Durante su preparación han tenerse todas las precauciones sanitarias posibles ya que también son sensibles a la contaminación bacteriana, tanto si se elaboran con productos crudos como cocinados, para evitar contaminación, tal y como indican desde Consumer.

Bocadillos calientes

Durante la fase de preparación y presentación se requiere calor. Este proceso facilita la eliminación de ciertos patógenos, aunque en el caso de la tortilla es imprescindible cuajarla bien y someterla a una cocción que elimine gérmenes peligrosos, como la salmonella.

En estos casos, es posible una contaminación cruzada porque los microbios de los alimentos crudos pueden extenderse a otros, por contacto con superficies, utensilios o manos. Si en los bocadillos se mezclan alimentos crudos con cocinados, el riesgo es mayor, mientras que preparaciones ricas en proteínas (cerdo, patés, marisco) pueden causar intoxicaciones alimentarias si se dejan a temperatura ambiente. Antes de envolver el bocadillo, ha de dejarse enfriar para evitar que el pan se reblandezca con el calor. Si no se dispone del tiempo necesario para que se enfríe, puede envolverse con papel de cocina y después con el habitual de aluminio o introducirlo en un táper.

Bocadillos fríos

En este caso hay que cuidar la higiene de manos y limpieza de mesa o utensilios. Uno de los bocadillos fríos que mayor atención merece desde el punto de vista sanitario es el de atún. Dejarlo muchas horas a temperatura ambiente puede provocar que se infecte con microorganismos.

Uno de los patógenos más asociados a la elaboración de bocadillos fríos es Staphylococcus aureus, relacionado con las carnes curadas cocidas, como el jamón, que se emplean para preparar bocadillos y platos para consumir fríos. Otro patógeno que puede asociarse al bocadillo es la histamina, relacionado sobre todo con el pescado y una conservación del alimento a temperatura ambiente. También se detecta en quesos o embutidos. Algunos consejos para evitar intoxicaciones son los siguientes:

• No mantenerlos a temperatura ambiente durante más de cuatro horas.
• Limitar tanto como sea posible el tiempo que transcurre entre la elaboración y el consumo.
• Lavar las verduras que se utilicen con agua potable.
• Almacenarlos a temperaturas de refrigeración, si es posible.
• Envolverlos bien, de forma hermética.
• La importancia de conservar correctamente el pan.

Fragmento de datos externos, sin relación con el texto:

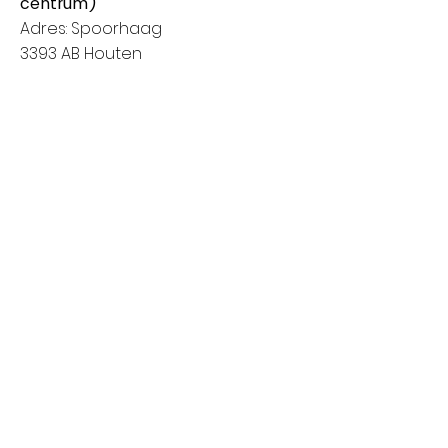
centrum)
Adres: Spoorhaag
3393 AB Houten
Van 8:00 tot 14:00
Vrijdag: Amstelveen (Stadshart)
Adres: Rembrandthof
1181 ZL Amstelveen
Van 8:00 tot 17:00
Zaterdag: Nieuwegein (City Plaza)
Adres: Raadstede 2
3431 HA Nieuwegein
Van 8:00 tot 17:00
Klanten informatie
Het bedrijf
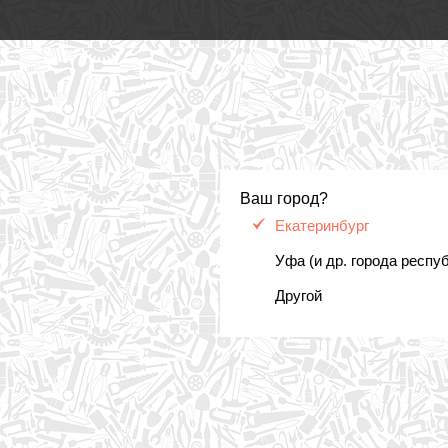
Ваш город?
Екатеринбург
Уфа (и др. города респу
Другой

El pan es un alimento muy perecedero, que necesita unas condiciones de conservación especiales para evitar cambios físicos y químicos. Aspectos como la temperatura de almacenamiento o la migración de la humedad se asocian a la dureza del pan. Nada más salir del horno, empiezan los procesos que lo convierten en pan rancio. Si bien la miga se endurece, la corteza pasa a ser blanda. Las investigaciones al respecto asocian este proceso a un resecamiento de la miga del pan.

El envasado correcto del pan reduce la pérdida de humedad a la atmósfera. Si no se va a consumir en uno o dos días, es recomendable guardarlo en una panera o bolsa de papel, nunca de plástico, para evitar la humedad. Si el tiempo de consumo es superior a los dos días, entonces puede guardarse en una bolsa de plástico y congelarlo. Una de las principales amenazas del pan son los hongos, como aspergillus y penicillium. Los panes industriales contienen sustancias antifúngicas que evitan esta degradación, de manera que pueden conservarse durante más tiempo.